The Dawn of the Solar System
On 6 March 2015, the NASA’s Dawn spacecraft became the first probe ever to visit a dwarf planet. Selex ES, thanks to its scientific instrumentation, played an essential role for the mission’s success.
After an eight-year journey and almost five million km travelled, NASA’s Dawn spacecraft recently entered the orbit of Ceres, thus becoming the first probe to visit a planetoid. Ceres was the space probe’s second objective, having previously reached, orbited and explored the asteroid Vesta in 2011; the second largest object in the asteroid belt, which proved to be a proto-planet thanks to Dawn’s findings.
Dawn was launched at Cape Canaveral in 2007 and its mission was to analyse and increase our understanding of the processes that led to the formation of the Solar System. To this end, Vesta and Ceres were established as the points of destination for Dawn, as they are the largest proto-planets remaining intact since their formation.

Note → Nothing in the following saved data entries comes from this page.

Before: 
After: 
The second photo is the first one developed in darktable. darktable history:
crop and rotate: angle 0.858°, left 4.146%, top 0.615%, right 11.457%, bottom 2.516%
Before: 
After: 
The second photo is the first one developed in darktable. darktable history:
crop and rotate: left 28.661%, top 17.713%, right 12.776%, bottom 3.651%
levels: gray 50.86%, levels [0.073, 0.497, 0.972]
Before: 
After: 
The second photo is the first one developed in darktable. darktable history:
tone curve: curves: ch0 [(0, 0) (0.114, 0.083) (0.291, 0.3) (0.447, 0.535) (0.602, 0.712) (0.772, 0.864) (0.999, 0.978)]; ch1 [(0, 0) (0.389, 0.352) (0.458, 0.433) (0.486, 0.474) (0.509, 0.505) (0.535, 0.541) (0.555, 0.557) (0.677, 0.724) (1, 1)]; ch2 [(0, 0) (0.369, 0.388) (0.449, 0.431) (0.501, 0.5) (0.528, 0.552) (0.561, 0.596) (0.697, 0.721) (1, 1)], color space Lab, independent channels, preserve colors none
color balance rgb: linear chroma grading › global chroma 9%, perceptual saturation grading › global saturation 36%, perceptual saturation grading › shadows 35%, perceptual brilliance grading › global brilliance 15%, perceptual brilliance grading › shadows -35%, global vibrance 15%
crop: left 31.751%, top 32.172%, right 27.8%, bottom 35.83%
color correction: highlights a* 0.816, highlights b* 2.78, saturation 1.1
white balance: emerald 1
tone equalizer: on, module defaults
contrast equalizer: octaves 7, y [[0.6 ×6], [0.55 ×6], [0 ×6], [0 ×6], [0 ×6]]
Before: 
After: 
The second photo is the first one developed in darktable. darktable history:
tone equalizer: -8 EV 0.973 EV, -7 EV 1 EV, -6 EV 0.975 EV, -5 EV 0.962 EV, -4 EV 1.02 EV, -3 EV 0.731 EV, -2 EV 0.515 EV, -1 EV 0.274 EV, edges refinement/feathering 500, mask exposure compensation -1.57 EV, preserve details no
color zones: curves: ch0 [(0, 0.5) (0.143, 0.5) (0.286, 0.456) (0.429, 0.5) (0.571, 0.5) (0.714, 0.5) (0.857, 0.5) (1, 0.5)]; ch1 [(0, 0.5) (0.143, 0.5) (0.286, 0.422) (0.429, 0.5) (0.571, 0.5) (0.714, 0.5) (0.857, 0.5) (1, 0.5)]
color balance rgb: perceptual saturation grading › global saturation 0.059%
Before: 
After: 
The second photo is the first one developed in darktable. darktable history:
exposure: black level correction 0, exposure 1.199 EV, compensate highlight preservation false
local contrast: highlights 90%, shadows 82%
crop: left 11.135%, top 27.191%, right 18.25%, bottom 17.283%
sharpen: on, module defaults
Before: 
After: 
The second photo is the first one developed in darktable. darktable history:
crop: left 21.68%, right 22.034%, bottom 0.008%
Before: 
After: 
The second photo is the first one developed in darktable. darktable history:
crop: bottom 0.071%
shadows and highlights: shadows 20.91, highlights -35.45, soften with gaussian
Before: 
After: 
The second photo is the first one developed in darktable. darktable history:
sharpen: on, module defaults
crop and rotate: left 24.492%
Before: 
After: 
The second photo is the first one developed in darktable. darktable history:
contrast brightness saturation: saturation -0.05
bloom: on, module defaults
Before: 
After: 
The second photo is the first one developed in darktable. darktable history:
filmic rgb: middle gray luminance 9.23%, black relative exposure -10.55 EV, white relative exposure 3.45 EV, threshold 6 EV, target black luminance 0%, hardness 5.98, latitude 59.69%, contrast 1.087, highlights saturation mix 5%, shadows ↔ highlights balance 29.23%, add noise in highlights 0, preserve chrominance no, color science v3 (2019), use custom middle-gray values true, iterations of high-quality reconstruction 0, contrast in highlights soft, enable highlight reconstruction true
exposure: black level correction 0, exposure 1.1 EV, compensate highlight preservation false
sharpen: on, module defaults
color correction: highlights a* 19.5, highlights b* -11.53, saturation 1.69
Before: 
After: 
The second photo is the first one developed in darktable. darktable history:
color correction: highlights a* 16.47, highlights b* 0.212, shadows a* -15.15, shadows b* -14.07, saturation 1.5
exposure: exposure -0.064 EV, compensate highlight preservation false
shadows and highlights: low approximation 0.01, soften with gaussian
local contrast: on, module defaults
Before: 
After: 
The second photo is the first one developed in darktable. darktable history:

Selex ES technology has played a vital role in this unique mission, thanks to its internationally renowned capabilities in the infrared and thermal imaging expertise.
This mission truly represents a scientific endeavour. Dawn is the first space probe in the history of astronautics to orbit two asteroids. The mission employs the VIR-MS (Visible and Infrared Mapping Spectrometer) instrument produced by Selex ES, which is an image spectrometer that operates in the visible and near infrared, providing very high spatial and spectral resolution to carry out hyper spectral mapping of the asteroids. This highly sophisticated instrument is a derivation of the VIRTIS (Visible and Inferred Thermal Imaging Spectrometer), used during the Rosetta mission and on the Venus Express spacecraft. The activities for the realization of the VIR-MS, designed and built by Selex ES, were financed and coordinated by the Italian Space Agency – ASI.